Случайный браслет, один из парных, символически заменяет образ обручального кольца, приобретает характер конвенционального знака, объединяющего или, наоборот, разъединяющего влюбленных. Так он воспринимается и в перспективе более ранних литературных сюжетов. Ситуация подмены характеризует и смену ценностных личностных ориентиров.
Получив на маскараде браслет, каждый из героев драмы Лермонтова действует в рамках своей пьесы. Арбенин - по жесткой логике ложного понимания возмездия в духе шекспировских героев. Звездич - по знакомому ему сюжету волшебной сказки о «Золушке», знакомой образованному европейцу в россиниевской трактовке.
А. А. Гозенпуд в «Лермонтовской энциклопедии» пишет, что «сведения о музыкальных впечатлениях юного Лермонтова крайне скудны» и далее, в предположительном тоне: «...по-видимому <...>был знаком с итальянской оперой», «трудно представить, чтобы Лермонтов не знал «Волшебного стрелка» К. М. Вебера или «Роберта-Дьявола» Дж. Мейербера». «Восстановить, какие пьесы видел Лермонтов на петербургской и московской сценах, невозможно», - считает Я. Л. Левкович в статье «Лермонтов и театр». При этом исследователь называет всего лишь пять постановок, упомянутых в письмах и произведениях Лермонтова, не вспоминая почему-то шестую - «Фенеллу» Обера (о ней - в тексте романа «Княгиня Лиговская») [7]. Получается три драматических и три оперных постановки. Для такого театрала, каким был, по мнению современников, Лермонтов, это невероятно.
В связи с «Фенеллой» показательна история, иллюстрирующая исследовательский уровень. В монографии Б. С. Гловацкого «Лермонтов и музыка» читаем: «В романе "Княгиня Лиговская" говорится о всеобщем увлечении петербуржцев оперой "Фенелла" Д. Обера. Лермонтов во второй главе напоминает о четвертом представле-
нии этой оперы. В третьей главе упоминается уже о сотом представлении и дается восторженная оценка исполнителей центральных ролей - актеров Новицкой и Голланда. (Постановка "Фе-неллы" рассматривается Лермонтовым как яркое явление музыкально-общественной жизни Петербурга.)» [8].

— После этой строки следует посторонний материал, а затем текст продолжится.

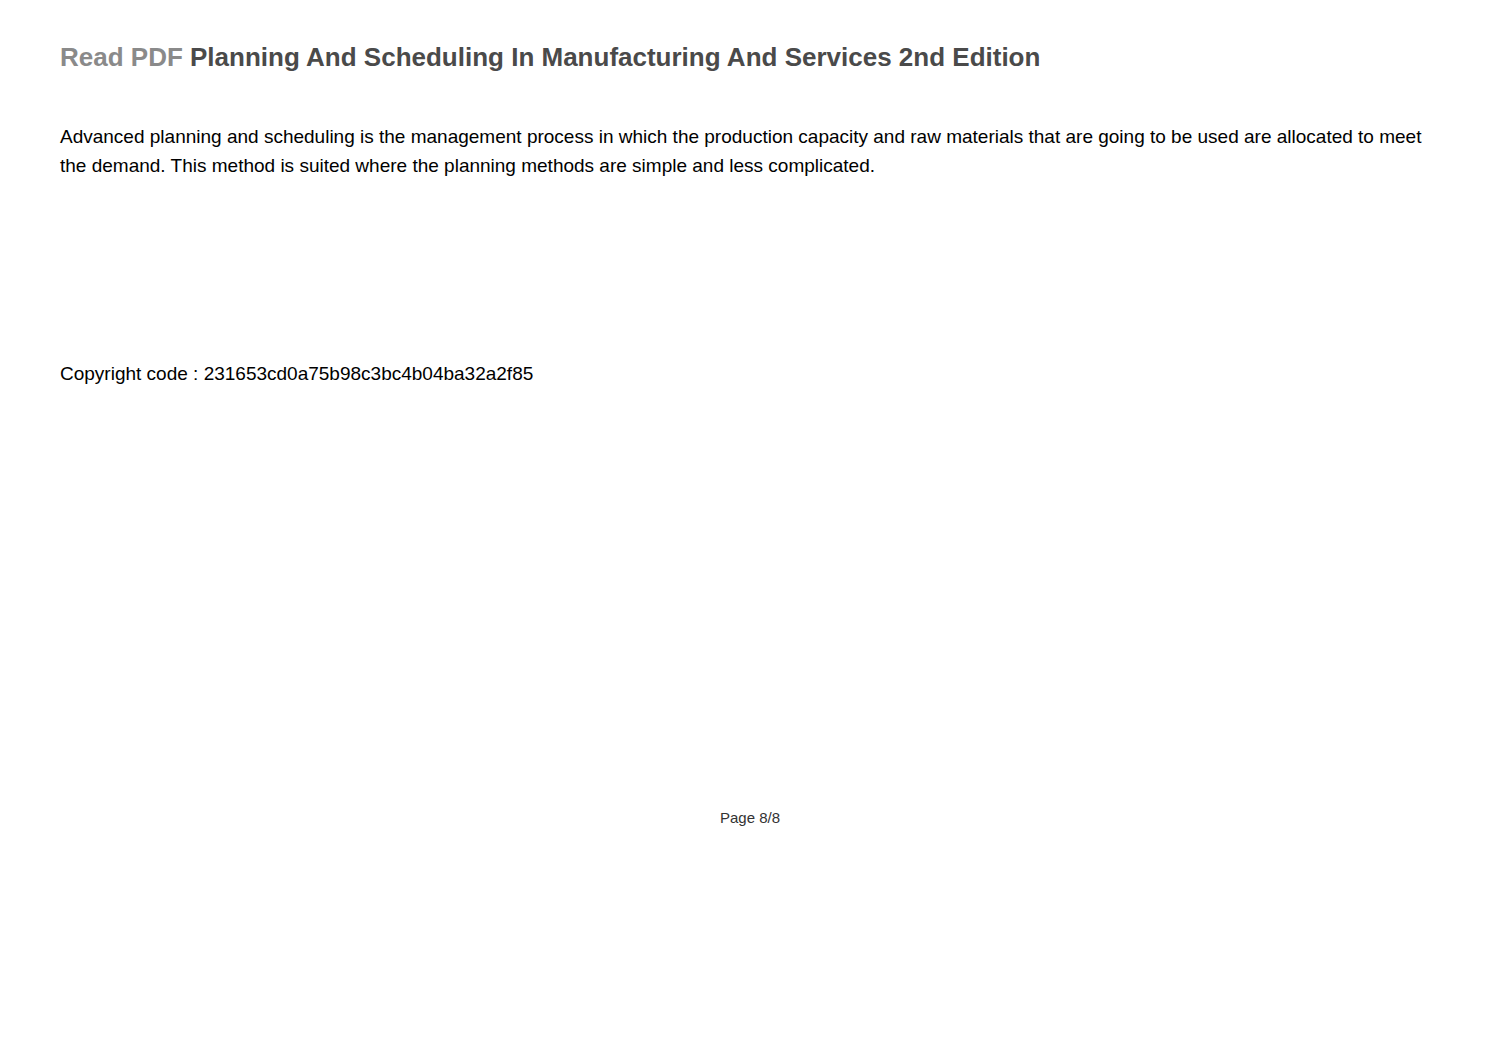Read PDF Planning And Scheduling In Manufacturing And Services 2nd Edition
Advanced planning and scheduling is the management process in which the production capacity and raw materials that are going to be used are allocated to meet the demand. This method is suited where the planning methods are simple and less complicated.
Copyright code : 231653cd0a75b98c3bc4b04ba32a2f85
Page 8/8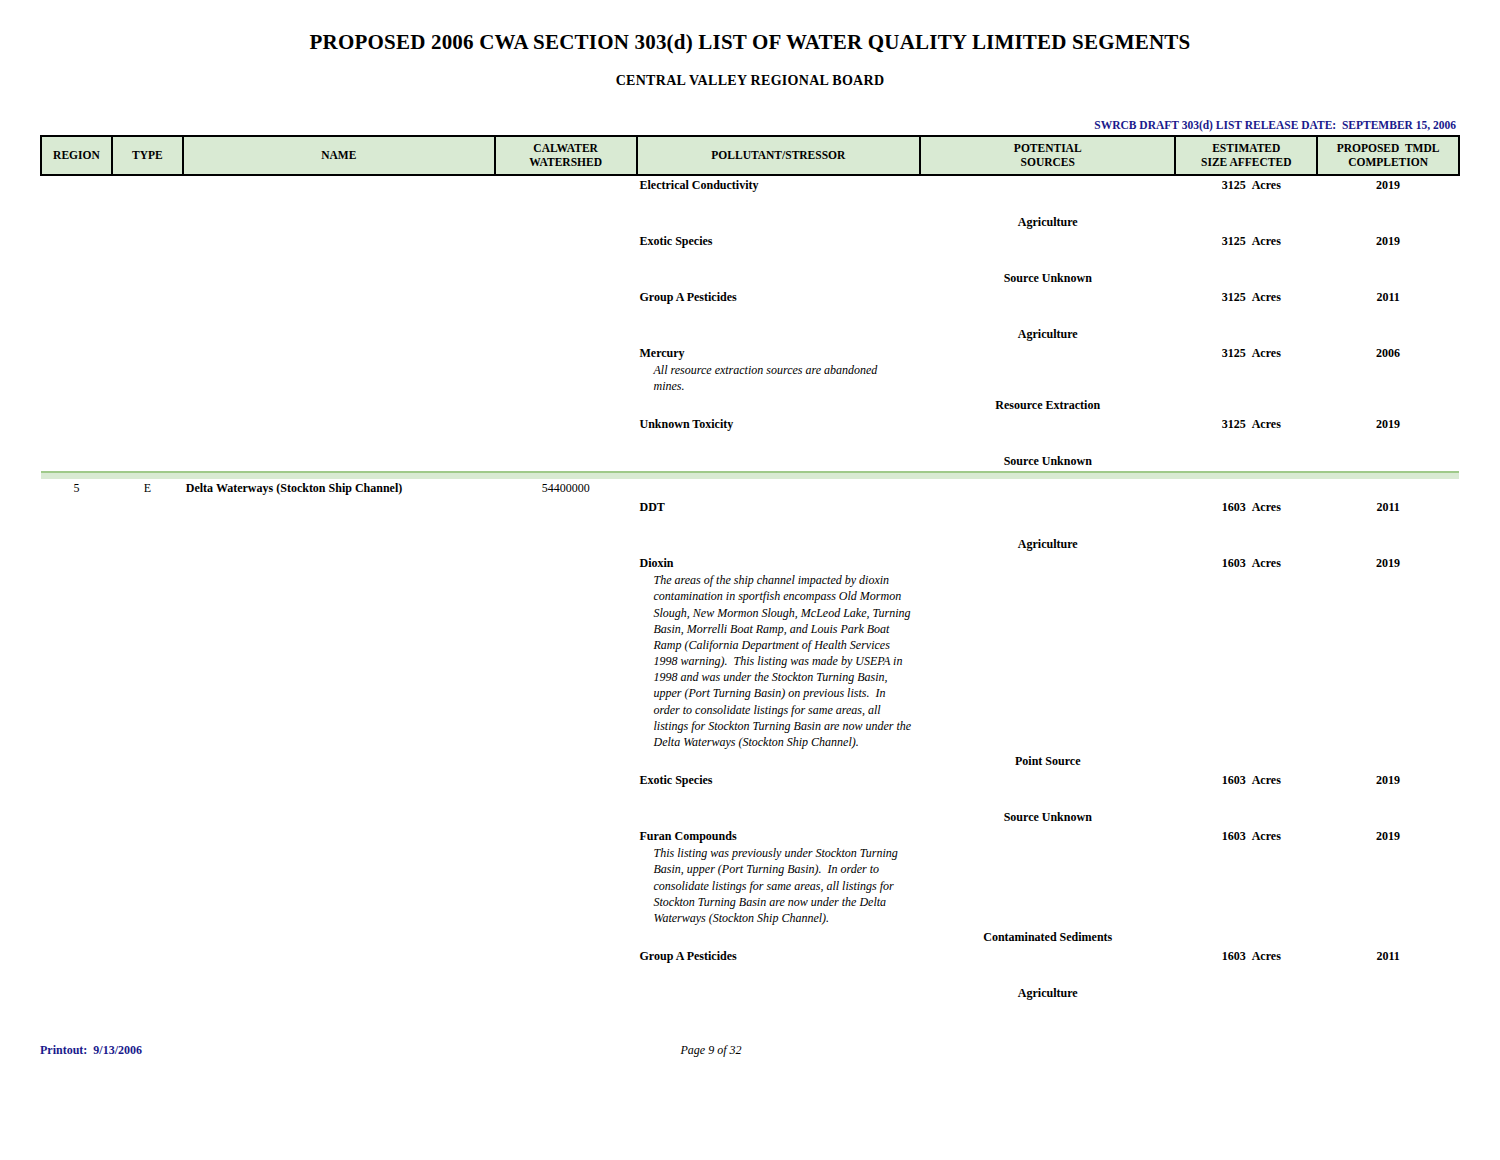PROPOSED 2006 CWA SECTION 303(d) LIST OF WATER QUALITY LIMITED SEGMENTS
CENTRAL VALLEY REGIONAL BOARD
SWRCB DRAFT 303(d) LIST RELEASE DATE: SEPTEMBER 15, 2006
| REGION | TYPE | NAME | CALWATER WATERSHED | POLLUTANT/STRESSOR | POTENTIAL SOURCES | ESTIMATED SIZE AFFECTED | PROPOSED TMDL COMPLETION |
| --- | --- | --- | --- | --- | --- | --- | --- |
| | | | | Electrical Conductivity | | 3125 Acres | 2019 |
| | Agriculture | |
| | | | | Exotic Species | | 3125 Acres | 2019 |
| | Source Unknown | |
| | | | | Group A Pesticides | | 3125 Acres | 2011 |
| | Agriculture | |
| | | | | Mercury All resource extraction sources are abandoned mines. | | 3125 Acres | 2006 |
| | Resource Extraction | |
| | | | | Unknown Toxicity | | 3125 Acres | 2019 |
| | Source Unknown | |
| 5 | E | Delta Waterways (Stockton Ship Channel) | 54400000 | | | | |
| | DDT | | 1603 Acres | 2011 |
| | Agriculture | |
| | Dioxin The areas of the ship channel impacted by dioxin contamination in sportfish encompass Old Mormon Slough, New Mormon Slough, McLeod Lake, Turning Basin, Morrelli Boat Ramp, and Louis Park Boat Ramp (California Department of Health Services 1998 warning). This listing was made by USEPA in 1998 and was under the Stockton Turning Basin, upper (Port Turning Basin) on previous lists. In order to consolidate listings for same areas, all listings for Stockton Turning Basin are now under the Delta Waterways (Stockton Ship Channel). | | 1603 Acres | 2019 |
| | Point Source | |
| | Exotic Species | | 1603 Acres | 2019 |
| | Source Unknown | |
| | Furan Compounds This listing was previously under Stockton Turning Basin, upper (Port Turning Basin). In order to consolidate listings for same areas, all listings for Stockton Turning Basin are now under the Delta Waterways (Stockton Ship Channel). | | 1603 Acres | 2019 |
| | Contaminated Sediments | |
| | Group A Pesticides | | 1603 Acres | 2011 |
| | Agriculture | |
Printout: 9/13/2006
Page 9 of 32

Теперь лермонтовский текст. Вторая глава заканчивается словами: «Печорин с сожалением смотрел ему (Красинскому) во след и пошел в кресла: второй акт Фенеллы уж подходил к концу». Третья глава: «Почтенные читатели, вы все видели сто раз Фенеллу, вы все с громом вызывали Новицкую и Голланда, - и поэтому я перескочу через остальные три акта и подыму свой занавес в ту самую минуту, когда опустился занавес Александринского театра...» [9].
Сам автор почти не оставил после себя дневников, черновых записей или заметок. В письме М. А. Лопухиной от 2 сентября 1832 г. он пишет: «Что за глупая страсть: оставлять везде следы своего пребывания. Мысль человека, хотя бы самую возвышенную, стоит ли запечатлевать в предмете вещественном, ради того только, чтобы сделать ее понятною душе немногих». Примерив на себя в юности плащ Чайльд Гарольда, Лермонтов остался верен этой романтической игре до конца.
Об увлеченности поэта музыкой Россини есть прямые свидетельства. Так, А. М. Верещагина отмечает в одном из писем 1835 г., что Лермонтов «во все горло и до потери дыхания» пел дуэт из россиниевской «Семирамиды». А в романе «Княгиня Лиговская» алебастровая карикатурка великого итальянского композитора стоит на камине в кабинете Печорина - черта времени и свидетельство музыкальных пристрастий героя. Идя вслед за авторами «Лермонтовской энциклопедии», скажем, что трудно представить себе, чтобы Лермонтов при такой страстной увлеченности «Семирамидой» не слышал самых популярных тогда опер Россини - «Севильского цирюльника» или «Золушки». Во-первых, мы знаем, что он был страстным меломаном и тому тоже много свидетельств (например, близость к кругу гр. Виельгорских и кн. Одоевского); во-вторых, Лермонтов часто посещал театр и был связан с театральным миром, к тому же он писал пьесы и, безусловно, интересовался всеми наиболее яркими театральными явлениями. А в ту эпоху граница между театром музыкальным и драматическим была гораздо прозрачнее, нежели сейчас.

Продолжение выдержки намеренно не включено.